WHAT NEEDS TO BE DONE:
Everything from the "In this photo, a" line to the final line of the listing should be written out exactly. Skip the pictures.

MATERIAL FOR THIS TASK:

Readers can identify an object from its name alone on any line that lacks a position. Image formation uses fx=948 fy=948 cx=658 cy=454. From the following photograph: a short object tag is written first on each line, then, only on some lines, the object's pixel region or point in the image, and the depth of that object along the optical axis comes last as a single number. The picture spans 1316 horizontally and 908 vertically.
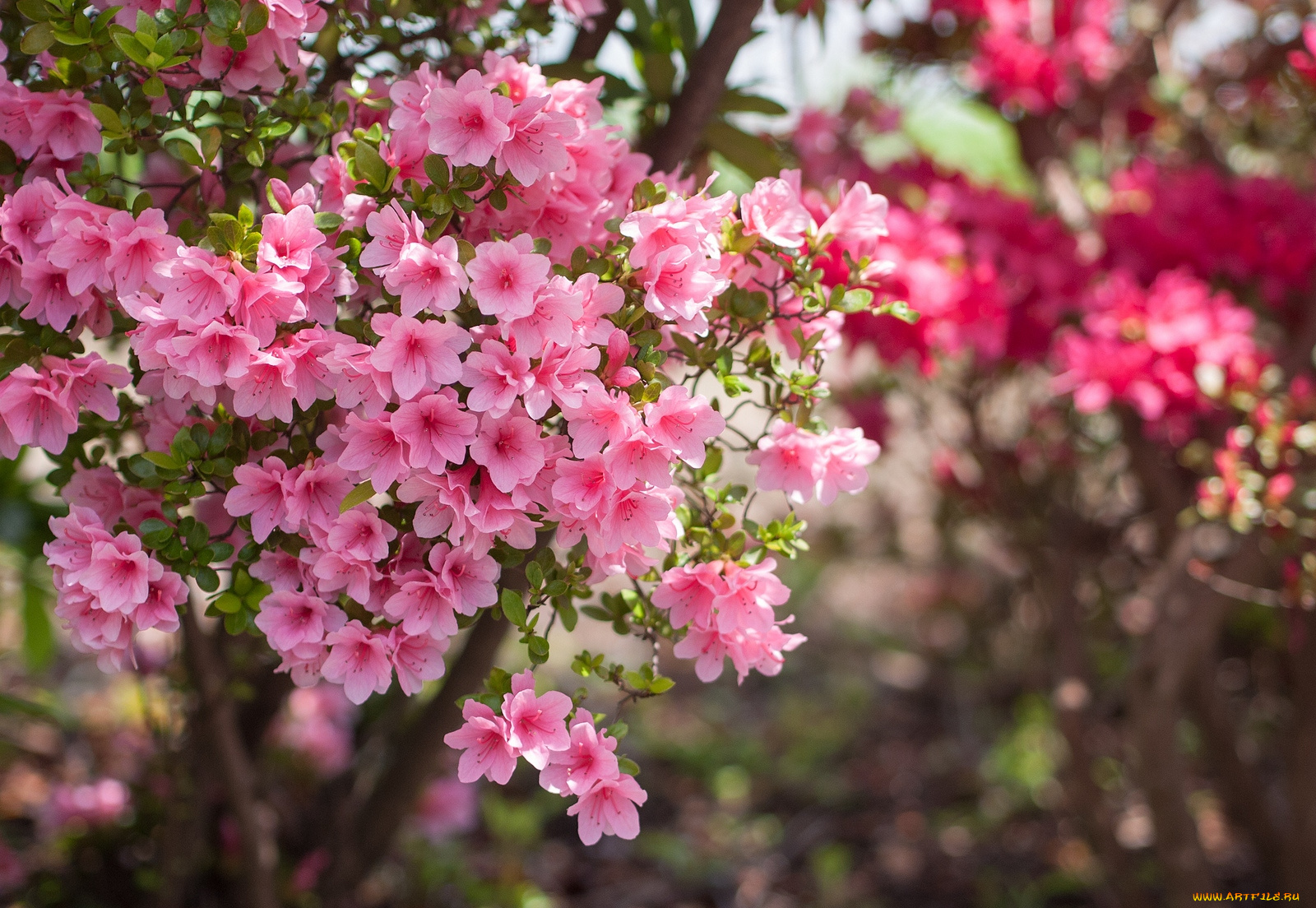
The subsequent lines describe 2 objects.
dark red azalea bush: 1.59
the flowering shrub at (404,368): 0.79
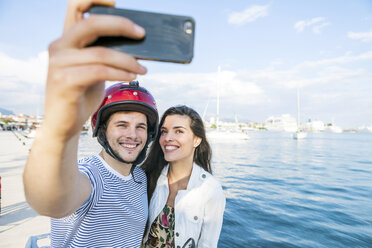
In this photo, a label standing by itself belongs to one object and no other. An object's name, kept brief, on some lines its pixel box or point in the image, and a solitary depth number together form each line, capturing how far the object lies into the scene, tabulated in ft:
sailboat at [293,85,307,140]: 200.23
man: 2.27
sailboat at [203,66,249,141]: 184.47
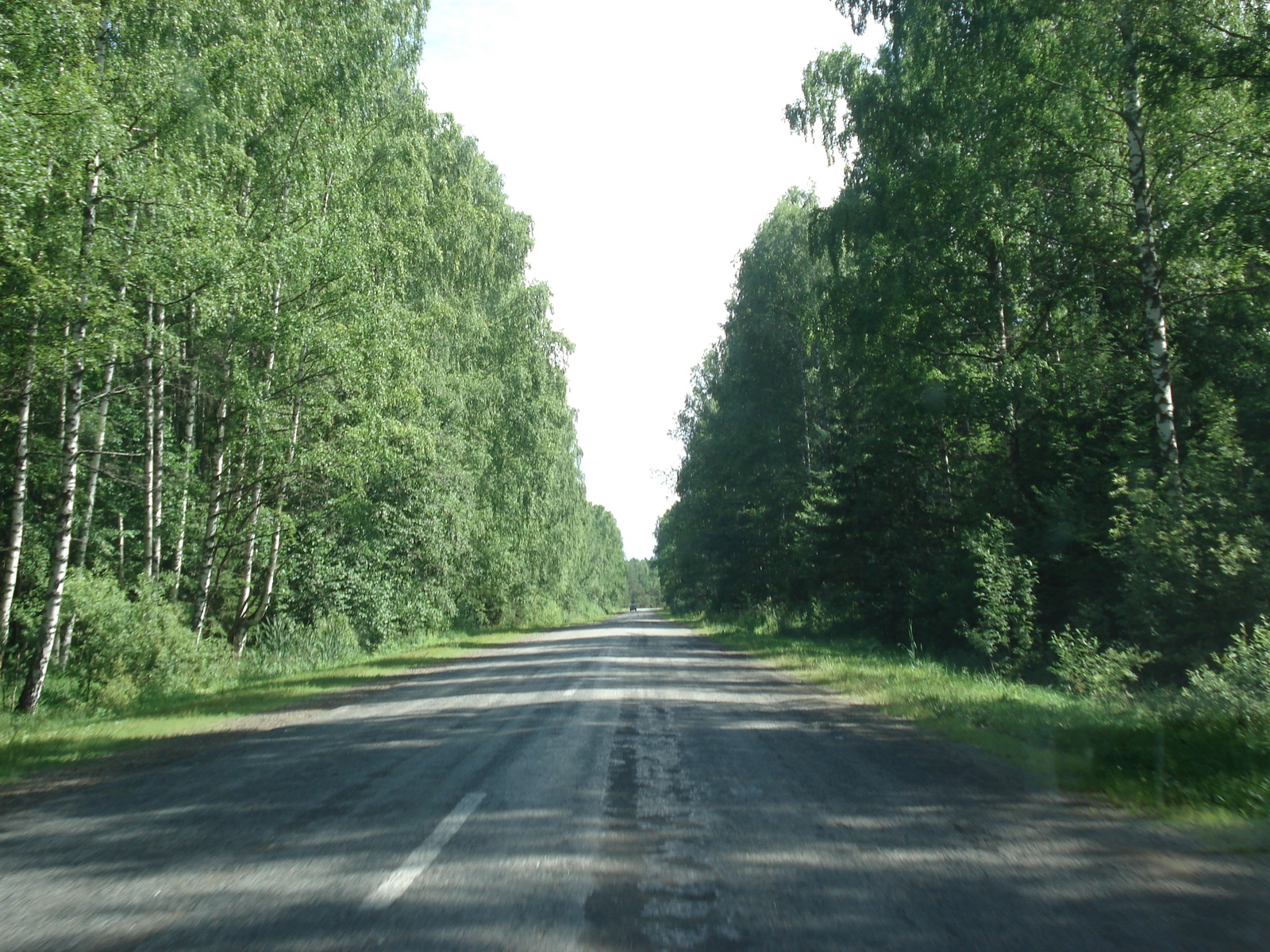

WRITTEN ANSWER:
In this photo, a label standing by itself belongs to one object and no other. An object's name, kept brief, on some lines its pixel box or point in the image, and a solitary depth number together form each line, capturing how far the object lies into the scene, tabulated in ft:
sailboat at [293,85,307,140]: 200.23
man: 2.27
sailboat at [203,66,249,141]: 184.47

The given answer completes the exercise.